Short version: A few big things to talk about; nuclear war, bribes, engineered environments, mistakes, and courses.

Long version:

Big Problems

In Oxford I enjoy meeting people passionate about studies I might not have otherwise ever considered. This week I was introduced to ALLFED, a group who spend their time working out how to feed the population who survive a nuclear war. In the current political climate it can be both frightening and paralysing to think the fate of billions rests on the whim of a few individuals. Knowing some out there are trying to be prepared give me confidence that humanity can survive its own incredible destructive power. This work fits under the umbrella of Effective Altruism, which is persuasive (I have a few friends who are strong proponents) but also complex.

Big Presents

There is a common understanding that bribery is wrong, but it is not immediately obvious why. The answer I seem to find is that the central issue of bribery is when a person is able to take an advantage for themselves (the bribe) in exchange for acting against the external interests they represent (e.g. the university in the case of a college admissions administrator). Some examples:

This year a scandal broke regarding admissions to US colleges, where coaches were bribed to select students without athletic ability on an athletic basis. At face value the harm here appears to be a violation of meritocratic principles; students ought be selected on their talent rather than the wealth of their parents. In fact generally wealthy parents are able to have their students attend top universities despite their academic or sporting ability, via large donations to universities. The wrong here comes from the coaches personally profiting from the student’s admission, rather than the university itself.

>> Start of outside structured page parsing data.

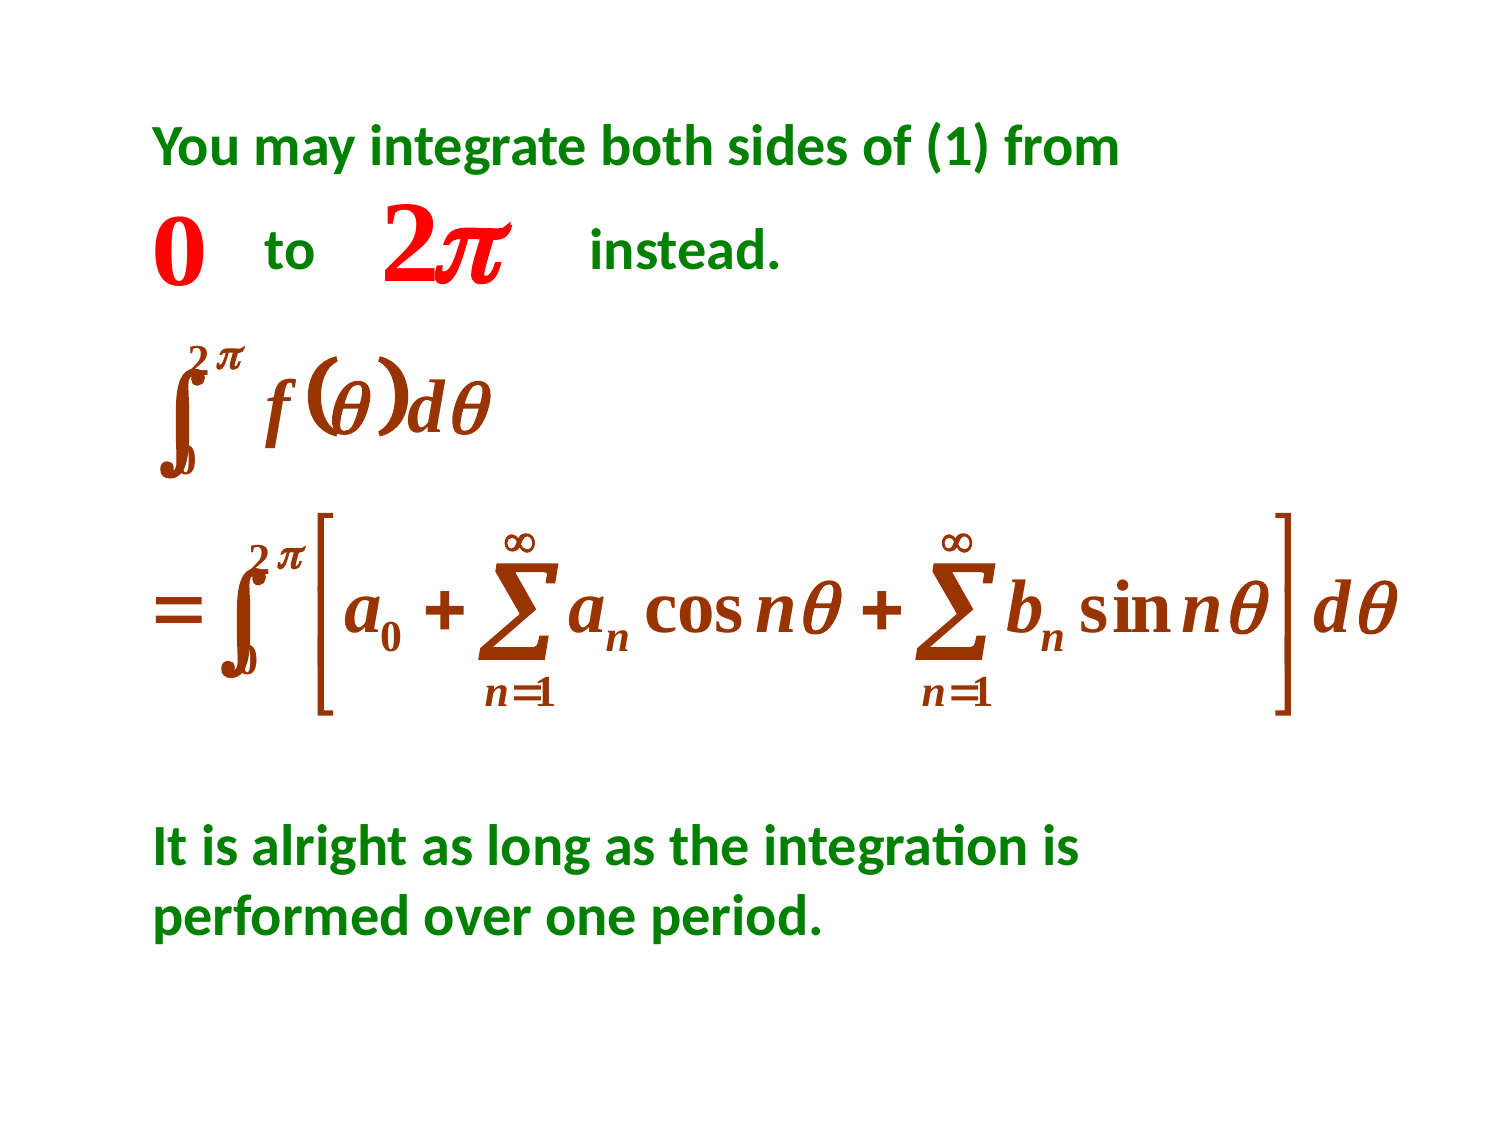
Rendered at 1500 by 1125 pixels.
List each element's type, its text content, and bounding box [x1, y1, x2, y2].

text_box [137, 324, 1413, 725]
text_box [137, 174, 1038, 306]
text_box It is alright as long as the integration is performed over one period. [137, 799, 1304, 955]
text_box You may integrate both sides of (1) from [137, 99, 1375, 185]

In China large gifts were given by banks to politicians, and in Australia political donations by banks have been scrutinised, while the volumes of donations in the US are much higher. Cash donations, crystal tigers, coffee; for politicians these rarely come without strings attached. A journalist buying coffee or even a meal in exchange for an interview seems natural, a company paying a politician to be awarded a contract is graft. In between these, it is difficult to work out where courts or courts of public opinion ought to draw the line.

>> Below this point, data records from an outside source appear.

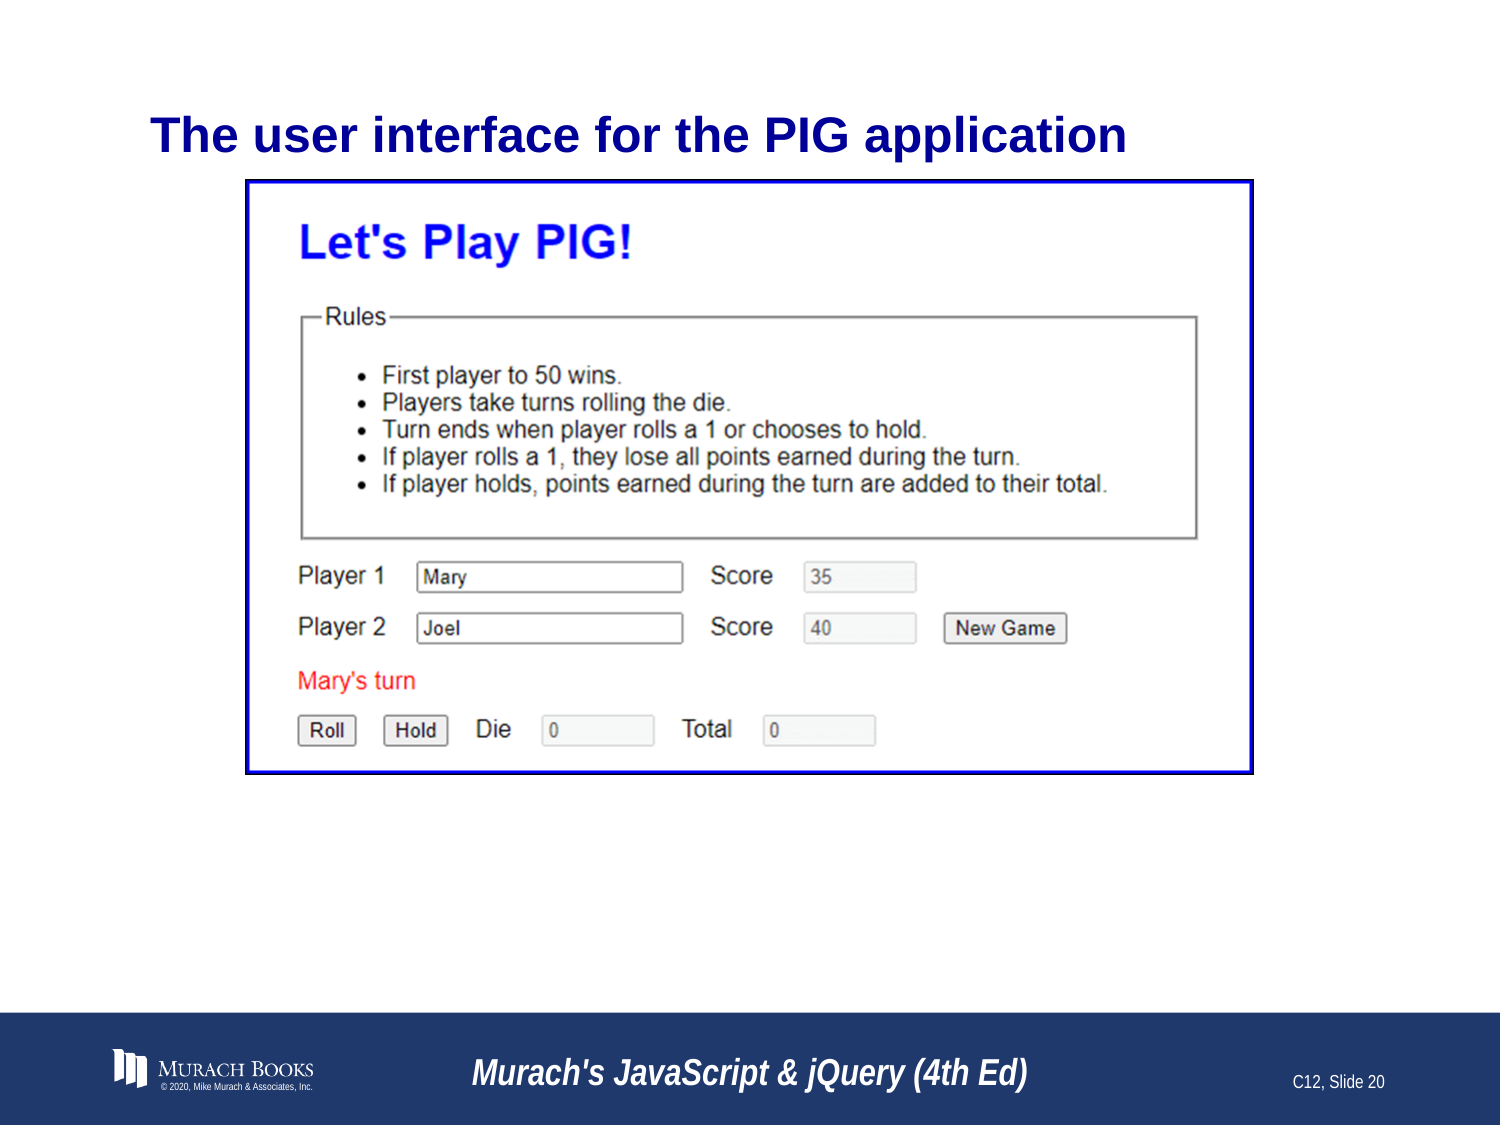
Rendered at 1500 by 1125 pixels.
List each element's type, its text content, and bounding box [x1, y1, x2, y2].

slide_number C12, Slide 20 [1087, 1025, 1400, 1100]
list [245, 179, 1255, 776]
footer © 2020, Mike Murach & Associates, Inc. [12, 1025, 463, 1100]
slide_number Murach's JavaScript & jQuery (4th Ed) [463, 1025, 1050, 1100]
title The user interface for the PIG application [150, 102, 1350, 164]
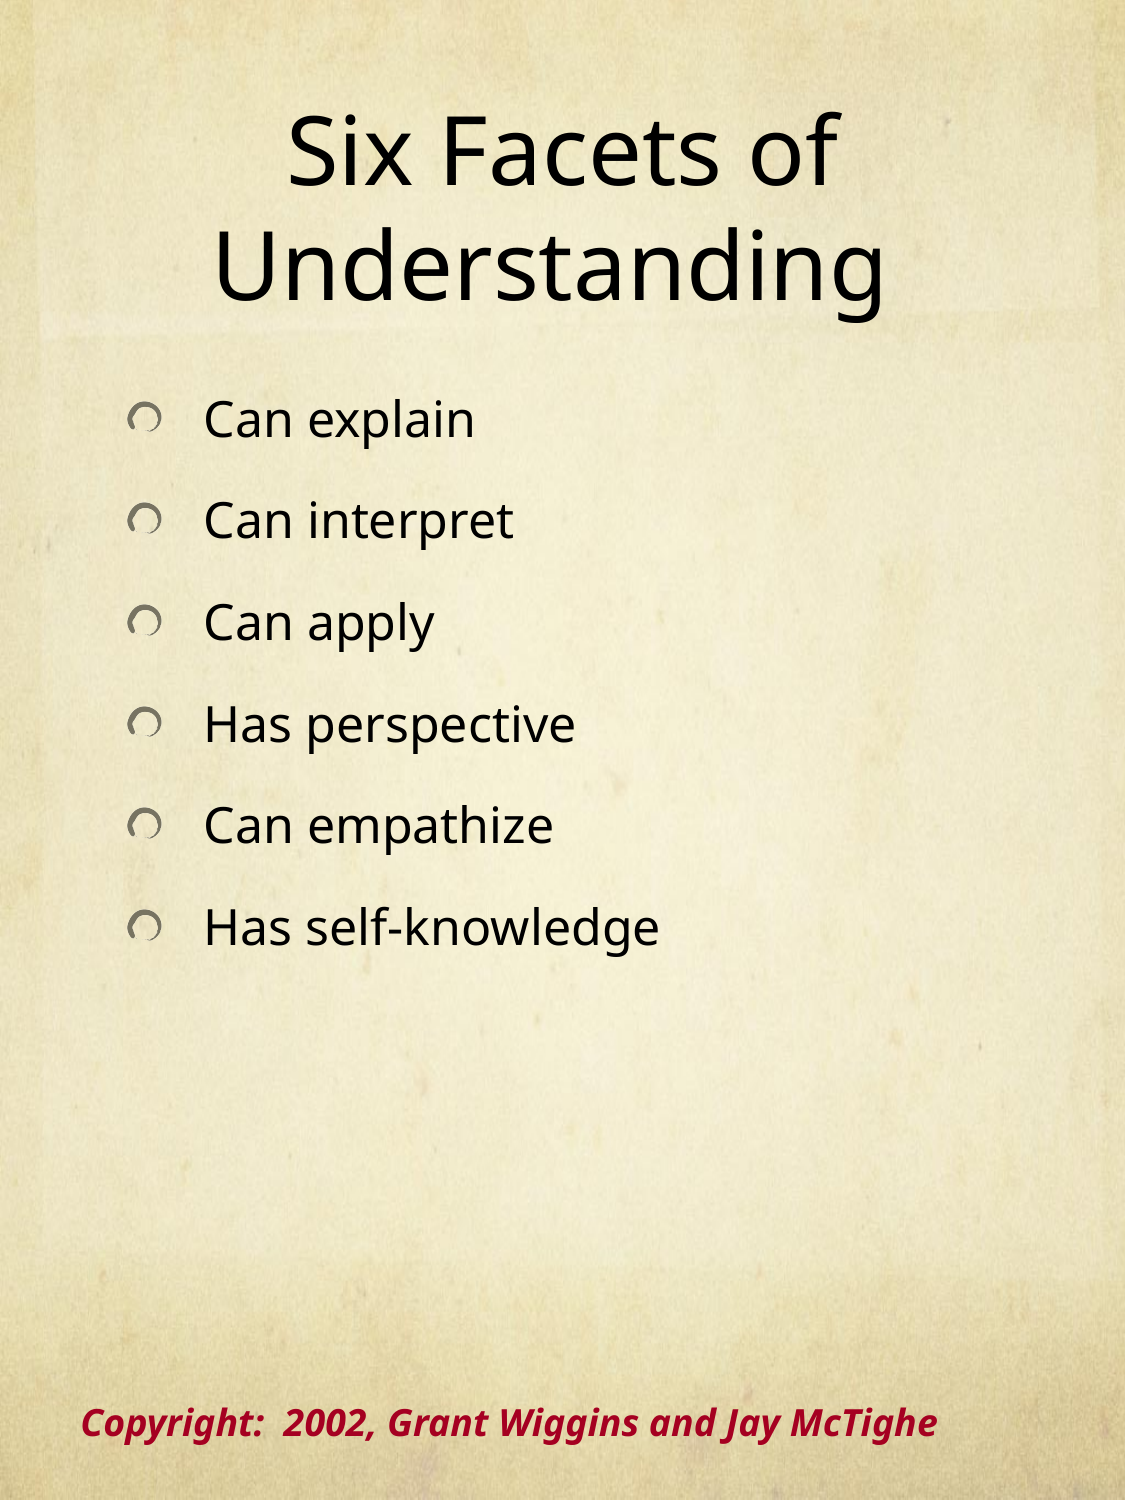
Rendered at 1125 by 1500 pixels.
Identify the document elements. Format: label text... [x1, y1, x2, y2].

title Six Facets of Understanding [112, 110, 1013, 300]
picture [0, 0, 1125, 1500]
list Can explain Can interpret Can apply Has perspective Can empathize Has self-knowledge [112, 379, 1013, 1267]
text_box Copyright: 2002, Grant Wiggins and Jay McTighe [65, 1391, 1068, 1497]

Big Artificial Environments

People have managed to make some incredible changes to their environment. This week The Wave opened in England, an artificial lake that generates artificial waves so that people can surf. There is also warm weather skiing on plastic and the more extreme indoor ski slope cooled to negative temperatures in hot Dubai. The football world cup will required air conditioned stadiums. All this gives hope that technology can repair the damage we are doing from burning fossil fuels, but also these feats of engineering require enormous amounts of energy themselves.

Big Mistakes

In my reading about health, smoking seems to be the worst decision a person can make. This week I saw some calculations about how smoking is a terrible financial mistake, in addition to the health costs.

Big Classes

This week I finished a Massive open online course (MOOC) on statistics, making it the first online course I’ve completed. Previous attempts, such as the biology course I started in Week 28, have been derailed by lack of interest or energy. I was particularly reminded of the importance of working in your Zone of Proximal Development by this line of mathematics.

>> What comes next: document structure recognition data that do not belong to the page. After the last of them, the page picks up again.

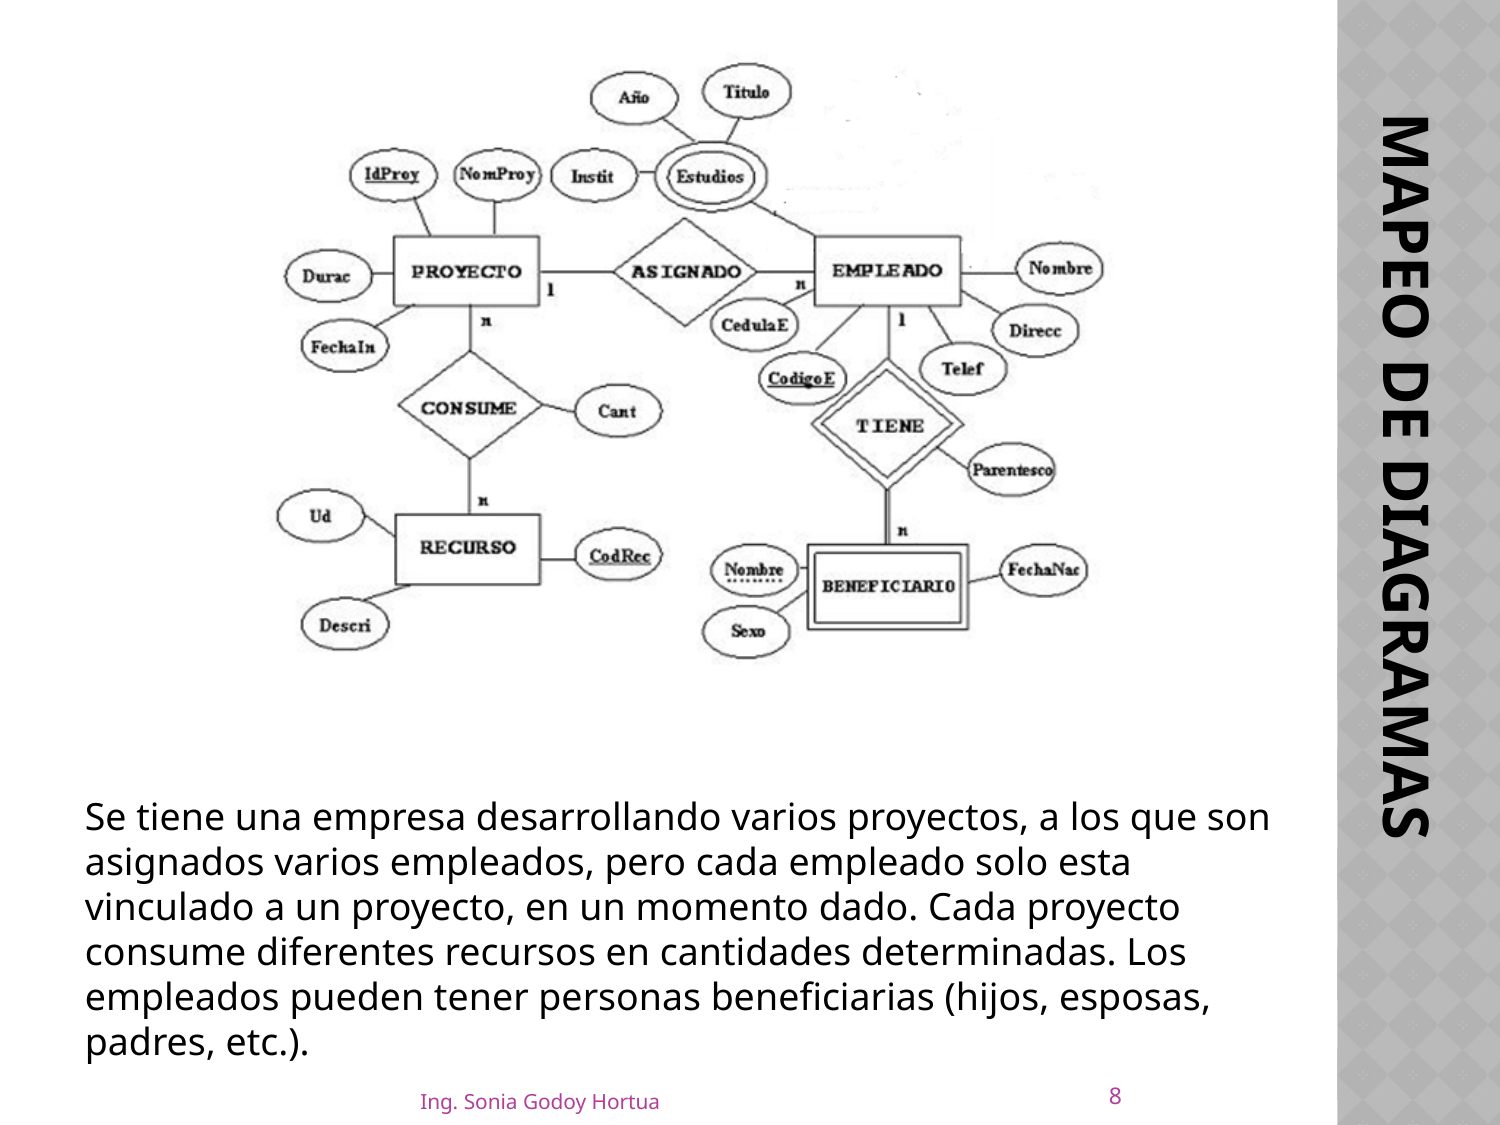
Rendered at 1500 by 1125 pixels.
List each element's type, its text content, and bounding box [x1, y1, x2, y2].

picture [184, 12, 1208, 751]
text_box Se tiene una empresa desarrollando varios proyectos, a los que son asignados varios empleados, pero cada empleado solo esta vinculado a un proyecto, en un momento dado. Cada proyecto consume diferentes recursos en cantidades determinadas. Los empleados pueden tener personas beneficiarias (hijos, esposas, padres, etc.). [70, 785, 1289, 1070]
slide_number 8 [1025, 1075, 1122, 1113]
footer Ing. Sonia Godoy Hortua [75, 1075, 675, 1114]
title Mapeo de diagramas [1371, 105, 1448, 1043]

Depending on your familiarity with logarithms, this may either appear indecipherable or trivial. I particularly remember encountering logs around the age of 15, and it being the point in my mathematical learning where maths stopped being intuitive. It was confronting to not find the subject easy. Unfortunately I couldn’t see or be shown how pushing past that initial discomfort would lead to valuable personal growth, and I moved away from mathematics to subjects I “felt I was better at”. I think the feeling of being overwhelmed, of being stuck, drives many people away from opportunities to grow and empower themselves, and it is a feeling I am still striving to become more comfortable with.